#### SELECCIÓN:
=====

La expresión siempre ha sido filtrada. En las sociedades democráticas, todos tienen derecho a expresarse dentro de los límites de la ley, pero a nadie se le ha garantizado un público. Para tener un impacto, los ciudadanos siempre han tenido que apelar –o pasar por alto– a los “guardianes” que deciden cuáles causas e ideas son relevantes y vale la pena amplificar, ya sea a través de los medios de comunicación, las instituciones políticas o la protesta.
Lo mismo es válido hoy en día, excepto que los guardianes son los algoritmos que filtran y clasifican automáticamente todas las contribuciones. Por supuesto, los algoritmos se pueden programar en la forma que las empresas lo quieran, lo que significa que pueden otorgarle una valoración extra, es decir una prima, a las cualidades que son comunes entre los periodistas profesionales: credibilidad, inteligencia y coherencia.

=====

#### RETO 1:
Reescribe el fragmento sobre la expresión y sus guardianes reemplazando "guardianes" por "porteros". Empieza en las palabras que contienen "La expresión siempre" y termina después de "inteligencia y coherencia.".
#### RETO 2:
Según el fragmento sobre la expresión y sus guardianes, ¿qué cualidades comunes entre los periodistas profesionales pueden recibir una prima de los algoritmos?
#### RETO 3:
Retoma el fragmento sobre la expresión y sus guardianes a partir de su última oración.

=====

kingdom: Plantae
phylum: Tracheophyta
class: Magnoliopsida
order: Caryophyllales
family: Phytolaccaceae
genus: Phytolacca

=====

#### RESPUESTA ESPERADA 1:
La expresión siempre ha sido filtrada. En las sociedades democráticas, todos tienen derecho a expresarse dentro de los límites de la ley, pero a nadie se le ha garantizado un público. Para tener un impacto, los ciudadanos siempre han tenido que apelar –o pasar por alto– a los “porteros” que deciden cuáles causas e ideas son relevantes y vale la pena amplificar, ya sea a través de los medios de comunicación, las instituciones políticas o la protesta.
Lo mismo es válido hoy en día, excepto que los porteros son los algoritmos que filtran y clasifican automáticamente todas las contribuciones. Por supuesto, los algoritmos se pueden programar en la forma que las empresas lo quieran, lo que significa que pueden otorgarle una valoración extra, es decir una prima, a las cualidades que son comunes entre los periodistas profesionales: credibilidad, inteligencia y coherencia.

#### RESPUESTA ESPERADA 2:
Credibilidad, inteligencia y coherencia.

#### RESPUESTA ESPERADA 3:
Pero, las plataformas de redes sociales de hoy son mucho más propensas a priorizar el potencial de ingresos publicitarios por encima de todo. Por lo tanto, aquellos que hacen más ruido son a menudo recompensados con un megáfono, mientras que a las voces menos polarizadas y menos privilegiadas se las ahoga, incluso si proporcionan perspectivas inteligentes y matizadas que realmente pueden enriquecer las discusiones públicas.
Si el algoritmo no hace el trabajo de silenciar a las voces menos privilegiadas, quienes trolean en línea a menudo intervienen, dirigiendo el discurso de odio y amenazante a quien ellos elijan. Las mujeres y las minorías son particularmente propensas a ser víctimas de acoso en línea, pero cualquiera puede ser blanco. El bloguero alemán Richard Gutjahr, por ejemplo, se convirtió en objeto de teorías de conspiración y blanco de acoso intenso tras estar presente en dos atentados que ocurrieron con diferencia de dos semanas.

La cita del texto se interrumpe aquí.